In this paper, we have reviewed past and current methods to sequence through many types of difficult templates. Although a number of solutions were suggested over the last few years, they all seem to be quite specific to a particular type of difficult template. The possible exception is the heat-denaturation modification, which appears to be more broadly applicable for several different difficult templates and in combination with several additives gives the best chance to obtain good-quality data. Data presented in Table 22 show that for 32% of difficult templates, adding just a heat-denaturation step was the only possible way to obtain any sequencing data. For 22% of templates, the improvement was on the order of 5–10% in read length. Increase of 10–50% in read length was evident for another 14% of templates, and for the remaining 32% the increase in read length was on the order of 50–175%. It is apparent that more experiments need to be carried out to develop more general rules, and it is entirely possible that, in the interest of time, any given very difficult template may need to be sequenced using a few different chemistries in parallel. One of the potential venues to speed the development of general rules for sequencing of difficult templates is to organize a bank of well-characterized DNAs and involve the broad community in applying a range of technologies. The model of such community effort is well established—e.g., the DNA Sequencing Research Group (DSRG) conducted a study on the effect of DMSO on sequencing of some GC-rich templates.5,6 In collaboration with bioinformaticians, who now have extensive computational tools, it should be possible to look for a more detailed correlation between sequence patterns, especially right before and after difficult regions, and the success of a given chemistry. It is also conceivable that one of the big sequencing centers, NIH or some other entity, will establish a special unit that will investigate in greater detail the sequencing of all types of difficult templates, and the art will become science.
As we approach an era of $1000-a-genome sequencing, one still-unanswered question is how these new technologies will deal with more complex regions.
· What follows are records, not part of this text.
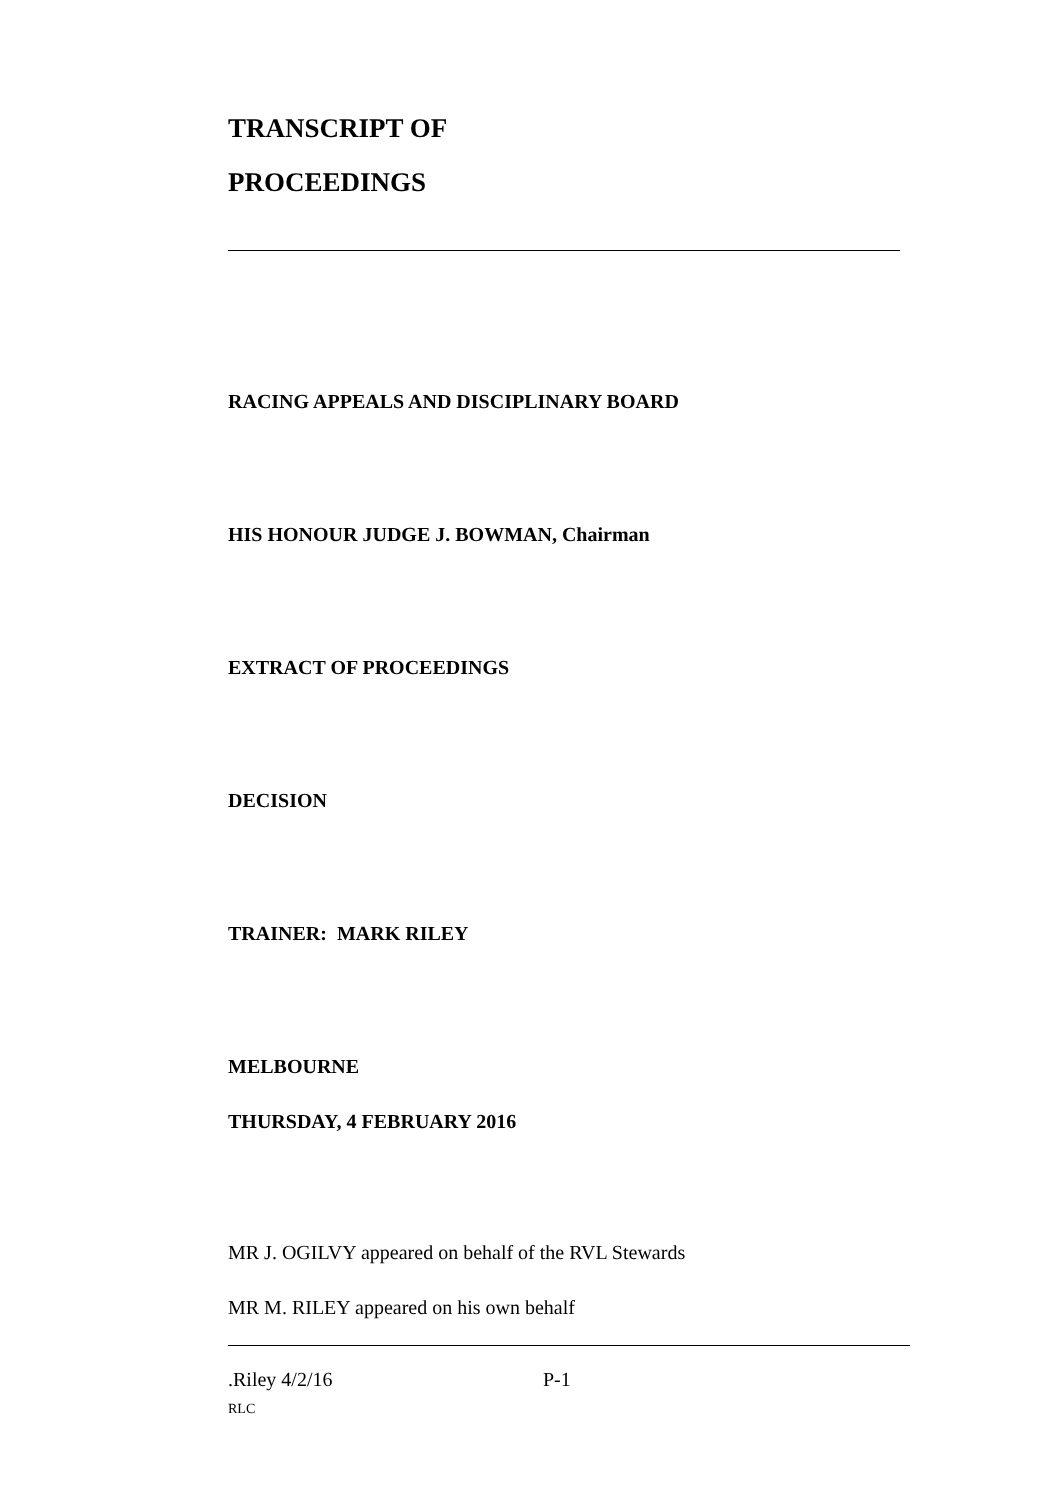TRANSCRIPT OF
PROCEEDINGS
RACING APPEALS AND DISCIPLINARY BOARD
HIS HONOUR JUDGE J. BOWMAN, Chairman
EXTRACT OF PROCEEDINGS
DECISION
TRAINER: MARK RILEY
MELBOURNE
THURSDAY, 4 FEBRUARY 2016
MR J. OGILVY appeared on behalf of the RVL Stewards
MR M. RILEY appeared on his own behalf
.Riley 4/2/16 P-1
RLC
It is possible that difficult regions will not present any challenges, as most of these methods rely on assembly of very short overlapping fragments. Hopefully, researchers who are directly involved in the development of new technologies will be able to answer such questions relatively soon.
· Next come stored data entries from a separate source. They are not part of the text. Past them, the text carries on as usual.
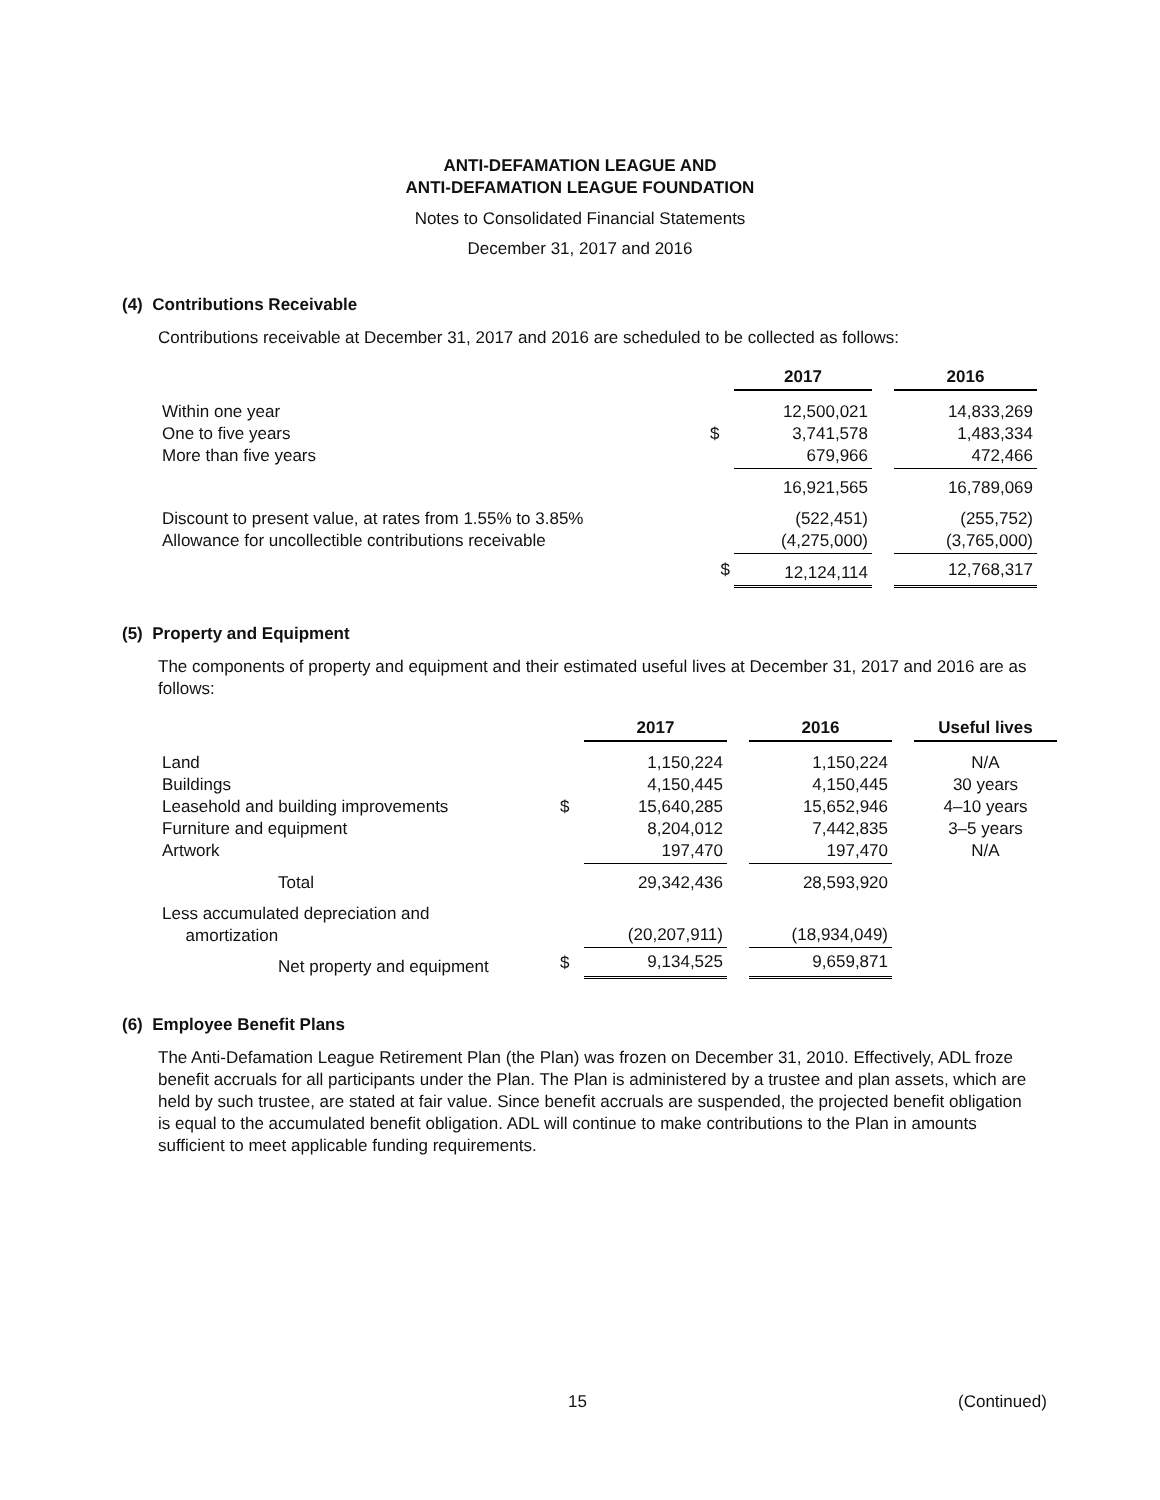ANTI-DEFAMATION LEAGUE AND
ANTI-DEFAMATION LEAGUE FOUNDATION
Notes to Consolidated Financial Statements
December 31, 2017 and 2016
(4) Contributions Receivable
Contributions receivable at December 31, 2017 and 2016 are scheduled to be collected as follows:
| | | 2017 | | 2016 |
| Within one year One to five years More than five years | $ | 12,500,021 3,741,578 679,966 | | 14,833,269 1,483,334 472,466 |
| | | 16,921,565 | | 16,789,069 |
| Discount to present value, at rates from 1.55% to 3.85% Allowance for uncollectible contributions receivable | | (522,451) (4,275,000) | | (255,752) (3,765,000) |
| | $ | 12,124,114 | | 12,768,317 |
(5) Property and Equipment
The components of property and equipment and their estimated useful lives at December 31, 2017 and 2016 are as follows:
| | | 2017 | | 2016 | | Useful lives |
| Land Buildings Leasehold and building improvements Furniture and equipment Artwork | $ | 1,150,224 4,150,445 15,640,285 8,204,012 197,470 | | 1,150,224 4,150,445 15,652,946 7,442,835 197,470 | | N/A 30 years 4–10 years 3–5 years N/A |
| Total | | 29,342,436 | | 28,593,920 | | |
| Less accumulated depreciation and amortization | | (20,207,911) | | (18,934,049) | | |
| Net property and equipment | $ | 9,134,525 | | 9,659,871 | | |
(6) Employee Benefit Plans
The Anti-Defamation League Retirement Plan (the Plan) was frozen on December 31, 2010. Effectively, ADL froze benefit accruals for all participants under the Plan. The Plan is administered by a trustee and plan assets, which are held by such trustee, are stated at fair value. Since benefit accruals are suspended, the projected benefit obligation is equal to the accumulated benefit obligation. ADL will continue to make contributions to the Plan in amounts sufficient to meet applicable funding requirements.
15 (Continued)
I wish to thank Dr. Laird Bloom of Wyeth Research for critical review of this manuscript and many valuable suggestions. The support and encouragement by the management of the Biological Technologies department of Wyeth Research is also greatly appreciated. I would like to thank Jones and Bartlett Publishers, Sudbury MA, for permission to reprint table 1-1 from (J. Kieleczawa, ed) DNA Sequencing: Optimizing the Process and Analysis, 2005, and tables 1-1 and 1-4 from ( J. Kieleczawa, ed) DNA Sequencing: Optimizing the Preparation and Cleanup, 2006.